I don't really know how they came upon my name, chose me, and found out all of those details (it seems a little too specific to be directly from my LinkedIn profile, but maybe not) but it was definitely an exciting day with a lot of people reaching out and following me on various platforms. My feelings were varied from embarrassment and not wanting to share, to doubt that they'd chosen the right person, to being humbled by being placed with other seriously amazing people, to being glad to have some of my hard work recognized in some small way.

I ended up sharing in many places for a few reasons:
  1. I was still in the midst of running the crowdfunding campaign for Techtonica and didn't want to miss any opportunity to drive traffic to Techtonica,
  2. Michael threatened to share if I didn't, and
  3. I'm always hearing about how women understate their accomplishments and I'm working on not doing that.
Hilariously enough, when some people from LinkedIn first emailed me and said I was in the running for an award and asked for my best address, I stupidly told them, "This is my best address," thinking they meant email address.
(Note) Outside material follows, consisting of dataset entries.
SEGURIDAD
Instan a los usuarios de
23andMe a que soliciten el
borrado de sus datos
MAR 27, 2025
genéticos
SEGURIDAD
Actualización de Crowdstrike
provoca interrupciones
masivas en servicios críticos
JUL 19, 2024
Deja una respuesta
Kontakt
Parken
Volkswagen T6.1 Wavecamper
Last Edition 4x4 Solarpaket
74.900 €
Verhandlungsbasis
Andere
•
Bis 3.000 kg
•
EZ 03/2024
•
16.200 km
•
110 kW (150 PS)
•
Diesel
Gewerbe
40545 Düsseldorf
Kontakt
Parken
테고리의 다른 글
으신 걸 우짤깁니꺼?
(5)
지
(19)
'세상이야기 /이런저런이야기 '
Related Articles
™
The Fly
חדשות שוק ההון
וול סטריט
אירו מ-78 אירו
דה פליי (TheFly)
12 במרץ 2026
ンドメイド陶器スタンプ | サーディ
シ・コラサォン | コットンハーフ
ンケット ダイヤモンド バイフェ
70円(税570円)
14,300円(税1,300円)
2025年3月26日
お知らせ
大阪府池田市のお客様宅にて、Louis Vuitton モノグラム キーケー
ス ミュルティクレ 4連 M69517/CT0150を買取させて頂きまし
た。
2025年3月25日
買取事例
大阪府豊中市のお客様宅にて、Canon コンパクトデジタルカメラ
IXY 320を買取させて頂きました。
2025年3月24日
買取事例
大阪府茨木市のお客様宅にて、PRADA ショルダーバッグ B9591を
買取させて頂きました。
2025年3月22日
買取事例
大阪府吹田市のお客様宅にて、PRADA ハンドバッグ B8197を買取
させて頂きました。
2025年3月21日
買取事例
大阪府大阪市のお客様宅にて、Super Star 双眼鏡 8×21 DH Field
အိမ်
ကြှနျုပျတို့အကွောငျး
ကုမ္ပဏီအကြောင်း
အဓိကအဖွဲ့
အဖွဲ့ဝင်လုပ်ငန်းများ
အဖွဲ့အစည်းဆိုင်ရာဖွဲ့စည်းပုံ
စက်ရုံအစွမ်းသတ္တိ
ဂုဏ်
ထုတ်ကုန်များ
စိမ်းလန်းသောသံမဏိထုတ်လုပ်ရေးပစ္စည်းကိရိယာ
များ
When they came back asking for a mailing address, I became really suspicious and asked what they'd be sending and if my mailing address would be added to a list and doom me to never-ending snail mail junk. They didn't answer me the first time, and when they followed up, I again asked the same questions before they told me, "We want to send you a gift for winning, but please don't tell anyone yet, and no, you won't be added to any list." Still, I wasn't quite sure if these people were really from LinkedIn, so I gave them Michael's office address.

LinkedIn Next Wave Sunglasses photo IMG_20161011_202943_zpsbfsplzwy.jpg

These sunglasses arrived in a box much bigger than the sunglasses. They were in a special plastic case nestled in nice packaging and all of that was wrapped in tissue paper. I told Michael, "These are either the most expensive sunglasses I've ever owned or the most delicately-wrapped sunglasses ever."

Thanks for the honor and the gift, LinkedIn!